“I don’t think you have been at all silly in thinking Major Clare liked you. Any one would have thought so,” said Emberance, warmly.

Kate turned and kissed her, while Emberance went on.

“But how can you tell—how can you possibly tell that he doesn’t really care about you? What makes you think so?”

“I don’t think I can tell you,” said Kate; “but I do know that he meant—meant to marry me because—I was rich. No, I cannot tell you how I found it out.”

“Oh, Kitty, are you sure? I don’t think it can have been all that.”

“Well, it is enough if it was partly that,” said Kate disdainfully, “I will never listen to him any more.” Emberance was puzzled, she could not tell how the discovery had come about, and moreover, she guessed that the facts were more complicated than Kate supposed. She saw that Kate was angry, and sore, and miserable, full of pain and disappointment; but she doubted if the very depths of her heart had been touched, thinking that if so, she would have been more ready to find excuses for her lover.

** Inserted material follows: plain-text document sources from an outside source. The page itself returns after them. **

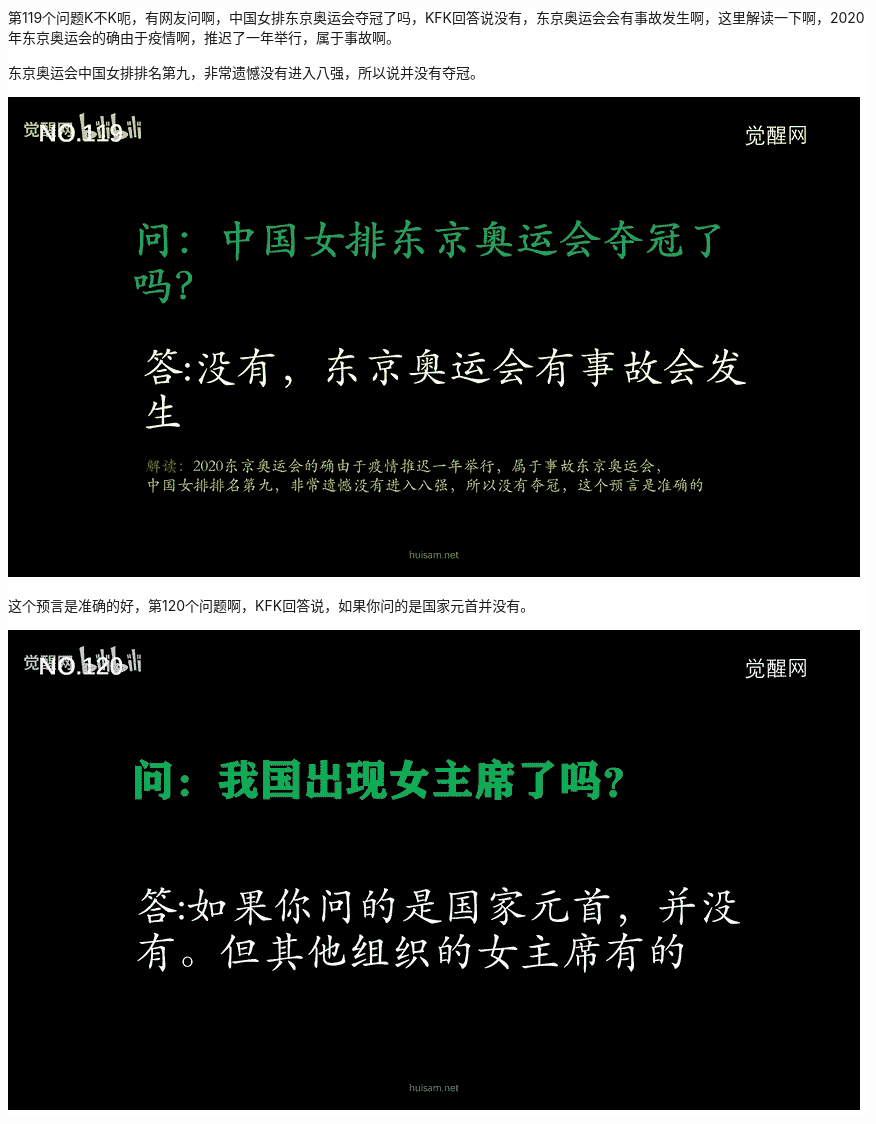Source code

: 第119个问题K不K呃，有网友问啊，中国女排东京奥运会夺冠了吗，KFK回答说没有，东京奥运会会有事故发生啊，这里解读一下啊，2020年东京奥运会的确由于疫情啊，推迟了一年举行，属于事故啊。

东京奥运会中国女排排名第九，非常遗憾没有进入八强，所以说并没有夺冠。

![](img/450200a3cabbac1078abaae0d6218c38_189.png)

这个预言是准确的好，第120个问题啊，KFK回答说，如果你问的是国家元首并没有。

![](img/450200a3cabbac1078abaae0d6218c38_191.png)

“Kate,” she said, “sometimes I have felt doubtful whether Major Clare was quite in earnest. I think he is rather a flirt, do you know?”

“No, he is a fortune-hunter,” said Kate, with great decision. She cried again as she spoke. It was a bitter experience even if it might have been bitterer still.

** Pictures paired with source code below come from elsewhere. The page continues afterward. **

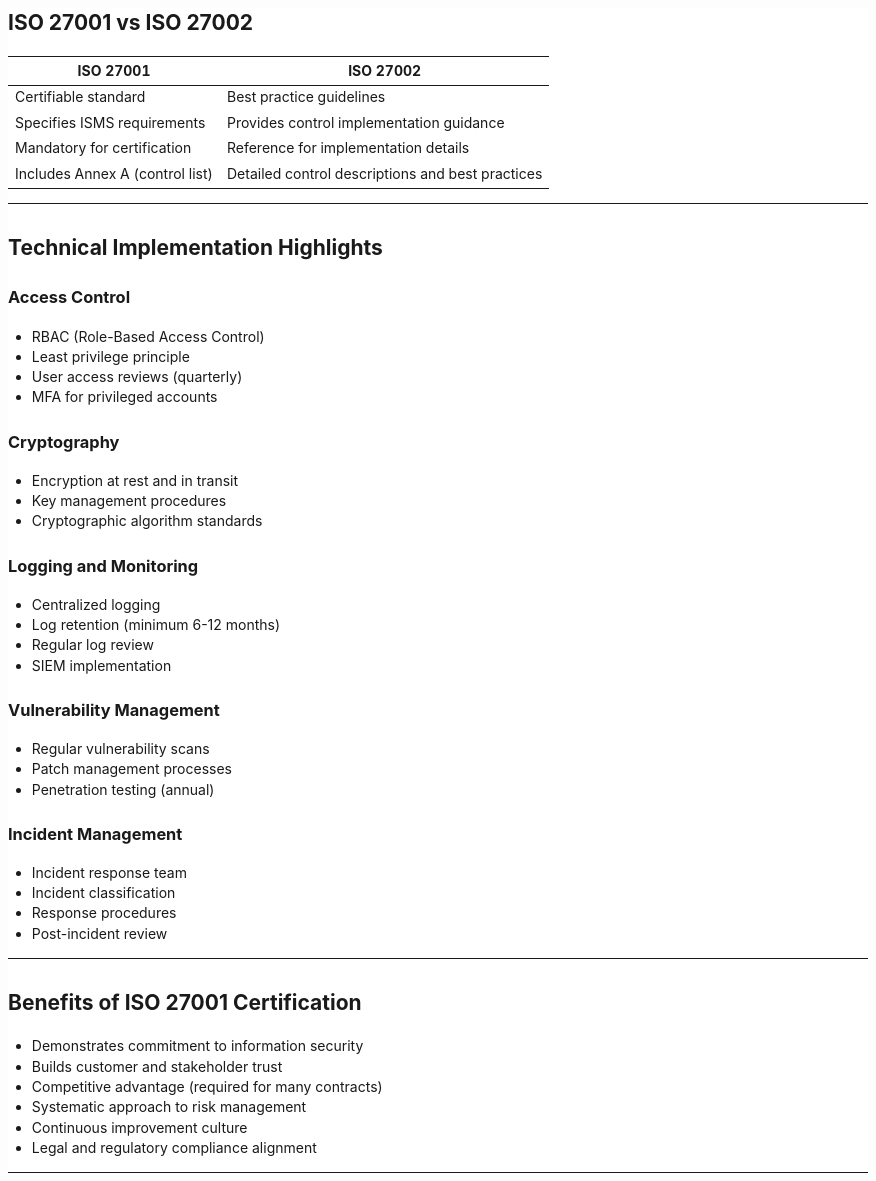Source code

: 
## ISO 27001 vs ISO 27002

| ISO 27001 | ISO 27002 |
|-----------|-----------|
| Certifiable standard | Best practice guidelines |
| Specifies ISMS requirements | Provides control implementation guidance |
| Mandatory for certification | Reference for implementation details |
| Includes Annex A (control list) | Detailed control descriptions and best practices |

---

## Technical Implementation Highlights

### Access Control
- RBAC (Role-Based Access Control)
- Least privilege principle
- User access reviews (quarterly)
- MFA for privileged accounts

### Cryptography
- Encryption at rest and in transit
- Key management procedures
- Cryptographic algorithm standards

### Logging and Monitoring
- Centralized logging
- Log retention (minimum 6-12 months)
- Regular log review
- SIEM implementation

### Vulnerability Management
- Regular vulnerability scans
- Patch management processes
- Penetration testing (annual)

### Incident Management
- Incident response team
- Incident classification
- Response procedures
- Post-incident review

---

## Benefits of ISO 27001 Certification

- Demonstrates commitment to information security
- Builds customer and stakeholder trust
- Competitive advantage (required for many contracts)
- Systematic approach to risk management
- Continuous improvement culture
- Legal and regulatory compliance alignment

---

“Mamma is right,” she said, “it is hateful to be rich or to care about it.”

She kept her secret, Emberance could not tell what had passed, and Kate never told her, and never talked about her disappointment any more. She held her tongue, and felt brave and strong in her anger. Her mother hoped that the change in her ways showed that she was reflecting on her position altogether, and Kate said no word, not even when she heard that Major Clare had gone away on another visit. She was too straightforward to have expected him to try again to “deceive her,” as she called it; but as she stood alone, and looked out towards the Vicarage, there came over the poor child all in a minute the weariest feeling of wishing that he had. There came to her a moment, when if Major Clare had been beside her and spoken tenderly to her again, she would not have cared about asking the reason, would not, could not have turned away,—a moment when all her scruples seemed utterly valueless, compared to the love that they had cost her. Kate could not know that the sick pain of that hour of ungratified yearning was a light price to pay for the inheritance of her mother’s honesty which had saved her from her mother’s fate.